Der Buchbestand geht auf 800.000 Bände zu.
1995/96
Zur Jahreswende 1995/96 wird im Rahmen des Bibliotheksverbundes Bayern mit der EDV-Katalogisierung begonnen.
1998
Der seit 1970 amtierende Bibliotheksdirektor, Dr. Berninger, geht 1998 in den Ruhestand. Bibliotheksdirektor seit Dezember 1998 ist Dr. Helmut Hilz.
1999
1999 kann in Zusammenarbeit mit einer Fremdfirma in einem größeren Retrokonversionsprojekt der seit 1977 geführte Zettelkatalog eingebracht werden. Zum Jahresende 1999 wird der OPAC eingerichtet, wodurch die Bestände an seit 1977 erschienener Literatur online überall recherchierbar werden. Weitere elektronische Dienste werden eingeführt, wie etwa Ende 2009 die elektronische Ausleihe.
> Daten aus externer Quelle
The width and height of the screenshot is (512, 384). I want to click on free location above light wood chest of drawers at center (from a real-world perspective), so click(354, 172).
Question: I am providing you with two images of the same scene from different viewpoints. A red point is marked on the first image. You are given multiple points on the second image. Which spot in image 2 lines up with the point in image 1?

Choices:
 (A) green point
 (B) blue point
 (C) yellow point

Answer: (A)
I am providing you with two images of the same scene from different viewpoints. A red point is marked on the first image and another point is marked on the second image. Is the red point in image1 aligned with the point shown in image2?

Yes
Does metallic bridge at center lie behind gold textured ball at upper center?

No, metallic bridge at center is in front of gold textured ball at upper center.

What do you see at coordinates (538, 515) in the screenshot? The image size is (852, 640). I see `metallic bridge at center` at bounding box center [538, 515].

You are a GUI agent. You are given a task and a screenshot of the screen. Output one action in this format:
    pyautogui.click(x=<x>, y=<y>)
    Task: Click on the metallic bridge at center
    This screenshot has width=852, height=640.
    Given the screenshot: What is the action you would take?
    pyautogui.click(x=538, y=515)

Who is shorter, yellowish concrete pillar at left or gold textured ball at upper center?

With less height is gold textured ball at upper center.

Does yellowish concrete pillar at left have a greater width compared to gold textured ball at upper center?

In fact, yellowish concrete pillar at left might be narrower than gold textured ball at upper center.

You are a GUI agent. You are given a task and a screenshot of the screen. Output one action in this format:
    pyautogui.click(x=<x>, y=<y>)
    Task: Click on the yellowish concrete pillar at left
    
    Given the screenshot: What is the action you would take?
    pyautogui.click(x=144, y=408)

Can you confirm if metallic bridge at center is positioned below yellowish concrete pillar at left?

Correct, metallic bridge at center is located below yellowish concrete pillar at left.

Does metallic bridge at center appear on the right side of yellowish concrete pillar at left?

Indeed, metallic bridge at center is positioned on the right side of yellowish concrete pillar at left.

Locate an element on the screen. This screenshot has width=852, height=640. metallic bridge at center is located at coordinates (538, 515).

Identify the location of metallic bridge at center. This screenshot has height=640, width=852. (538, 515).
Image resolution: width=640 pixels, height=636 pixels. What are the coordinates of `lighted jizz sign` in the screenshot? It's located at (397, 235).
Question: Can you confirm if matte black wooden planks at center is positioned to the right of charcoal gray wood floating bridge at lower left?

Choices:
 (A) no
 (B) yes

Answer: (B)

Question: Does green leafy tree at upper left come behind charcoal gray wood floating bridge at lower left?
Die Bibliothek hat nun virtuell ihre Insel verlassen.
Der Beginn des neuen Jahrtausends
Ein elektronisches Medien-Angebot wird aufgebaut, wobei mit der Einführung der elektronischen Zeitschriftenbibliothek 2002 und des Datenbank-Informationssystems im September 2005 bedeutende Schritte gemacht werden. Besonders durch die seit 2006 von der DFG finanzierten Nationallizenzen kann die Bibliothek einen breiten Fundus an elektronischen Zeitschriften zur Verfügung stellen.
2006
Im Verbund der bayerischen wissenschaftlichen Bibliotheken beginnen Digitalisierungsaktivitäten. Seit 2006 werden ausgewählte Inhaltsverzeichnisse gescannt und in den jeweiligen Katalogeinträgen angezeigt (Catalog Enrichment), seit 2008 komplette urheberrechtsfreie Werke digitalisiert, die über den Katalog aufrufbar sind (z. B. dieses Rechenbuch von Adam Riese). 2010 wird ein zusammen mit der ETH-Bibliothek Zürich erstelltes Portal zu Astronomie-Klassikern ins Netz gestellt. 2014–2016 beteiligt sich die Bibliothek an den Digitalisierungsaktivitäten für die Digitale Bibliothek deutscher Drucke des 18. Jahrhunderts, kurz VD18.
2016
Besonderes Anliegen bleibt immer die weitere Retrokonversion der Zettelkataloge. So ist seit Juli 2007 der Zeitschriftenaufsatzkatalog (1934–1999) in einen Imagekatalog überführt. Seit Herbst 2012 wird in Zusammenarbeit mit einer Fremdfirma an der Retrokonversion des ganzen Zettelkatalogs K76 gearbeitet, die 2015 abgeschlossen wird. Im August 2016 ist dann auch der komplette Zettelkatalog K31 eingearbeitet, womit schließlich alle Werke der Bibliothek elektronisch nachgewiesen sind.
2016
Seit Anfang 2016 wird in Kooperation mit der Bayerischen Staatsbibliothek der "Fachinformationsdienst Geschichtswissenschaft" (FID) aufgebaut. Die Bibliothek übernimmt damit die Aufgabe der bundesweiten Informations- und Literaturversorgung für das Fach Technikgeschichte. Dies wird Profil, Rolle und Funktion der Bibliothek nachhaltig beeinflussen. Der auf drei Jahre befristetete Auftrag wird 2019 verlängert und um den Bereich Naturwissenschafts- und Umweltgeschichte erweitert.
2017
Zusammen mit Google wird 2017 die vollständige Digitalisierung des historischen Bestands in Angriff genommen. Mit diesem Projekt wird der Weg der Massendigitalisierung beschritten, die einen sonst noch sehr viele Jahre dauernden Prozess auf drei Jahre verkürzt: Schon 2019 sind über 50.000 Werke und damit praktisch der gesamte urheberrechtsfreie und dementsprechend digitalisierbare Bestand bearbeitet. Dadurch ist bibliotheksseitig die entscheidende Voraussetzung dafür geschaffen, dass virtuell im "Deutschen Museum digital" die immer erstrebte Vernetzung von Objekten, gedruckten Quellen und Archivalien aus den Beständen des Deutschen Museums realisiert werden kann.
2017
Rund um den FID und aufgrund der größeren Rolle für die Forschung werden eine Reihe von Projekten und neuen Kooperationen auf den Weg gebracht: Ein Teil der Daten der Aufsatzerschließung wird in die Open-Access-Bibliografie "IsisCB" und darüber auch in die Datenbank "History of Science, Technology and Medicine" (HSTM) eingespielt, wodurch sie einem breiteren internationalen Publikum zur Verfügung stehen. Die Bibliothek nimmt teil an der Erstellung der "Deutschen Historischen Bibliografie" und ein elektronisches Verzeichnis naturwissenschafts- und technikgeschichtlich relevanter Bibliotheken wird 2017 erarbeitet.
2020er
Aber auch der allgemeine Benutzungsservice wird erheblich modernisiert und verbessert. Unter den Neuerungen seien nur der Dokumentlieferdienst "Subito" und ein mit moderner Suchmaschinentechnologie ausgestatteter Online-Katalog (OPAC) erwähnt.